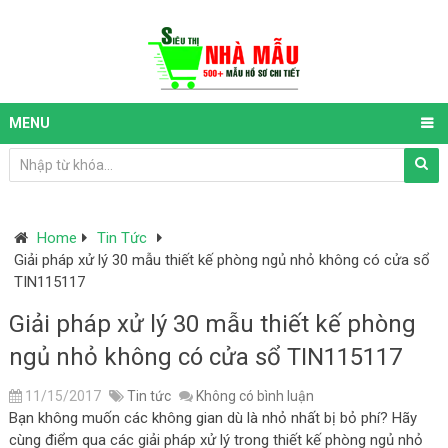
MENU
Home
Tin Tức
Giải pháp xử lý 30 mẫu thiết kế phòng ngủ nhỏ không có cửa sổ
TIN115117
Giải pháp xử lý 30 mẫu thiết kế phòng
ngủ nhỏ không có cửa sổ TIN115117
11/15/2017
Tin tức
Không có bình luận
Bạn không muốn các không gian dù là nhỏ nhất bị bỏ phí? Hãy
cùng điểm qua các giải pháp xử lý trong thiết kế phòng ngủ nhỏ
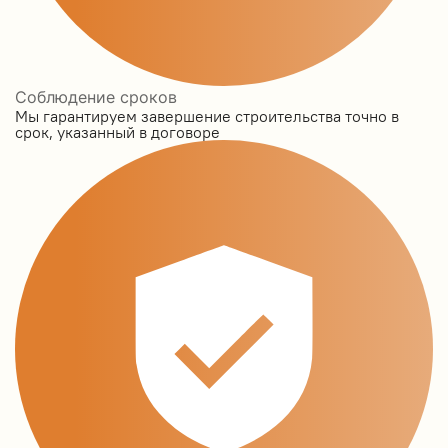
Соблюдение сроков
Мы гарантируем завершение строительства точно в
срок, указанный в договоре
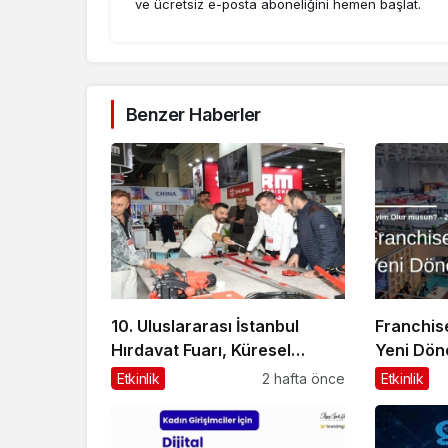
ve ücretsiz e-posta aboneliğini hemen başlat.
Benzer Haberler
10. Uluslararası İstanbul
Franchis
Hırdavat Fuarı, Küresel
Yeni Dön
Ticaretin Yeni Merkezi
Olur Mus
Etkinlik
2 hafta önce
Etkinlik
Olmaya Hazırlanıyor
Geri Sayı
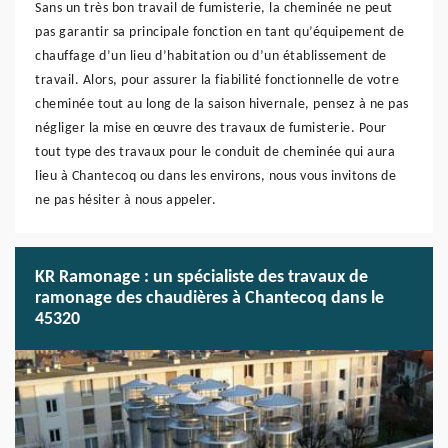
Sans un très bon travail de fumisterie, la cheminée ne peut
pas garantir sa principale fonction en tant qu’équipement de
chauffage d’un lieu d’habitation ou d’un établissement de
travail. Alors, pour assurer la fiabilité fonctionnelle de votre
cheminée tout au long de la saison hivernale, pensez à ne pas
négliger la mise en œuvre des travaux de fumisterie. Pour
tout type des travaux pour le conduit de cheminée qui aura
lieu à Chantecoq ou dans les environs, nous vous invitons de
ne pas hésiter à nous appeler.
KR Ramonage : un spécialiste des travaux de
ramonage des chaudières à Chantecoq dans le
45320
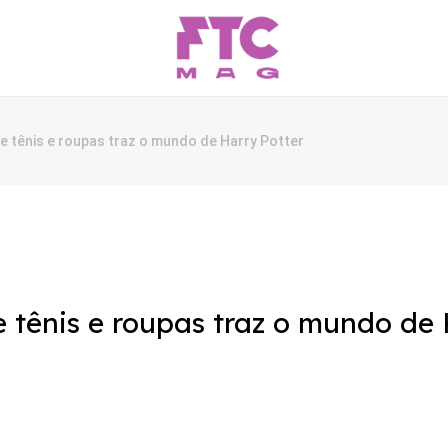
e tênis e roupas traz o mundo de Harry Potter
 tênis e roupas traz o mundo de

> **EXERCISE DESCRIPTION**: Copy verbatim the lines of the records from the one containing "e tênis e roupas traz o mundo de Harry Potter" through the end of the records.

> **RESPONSE BOX**:
e tênis e roupas traz o mundo de Harry Potter
 tênis e roupas traz o mundo de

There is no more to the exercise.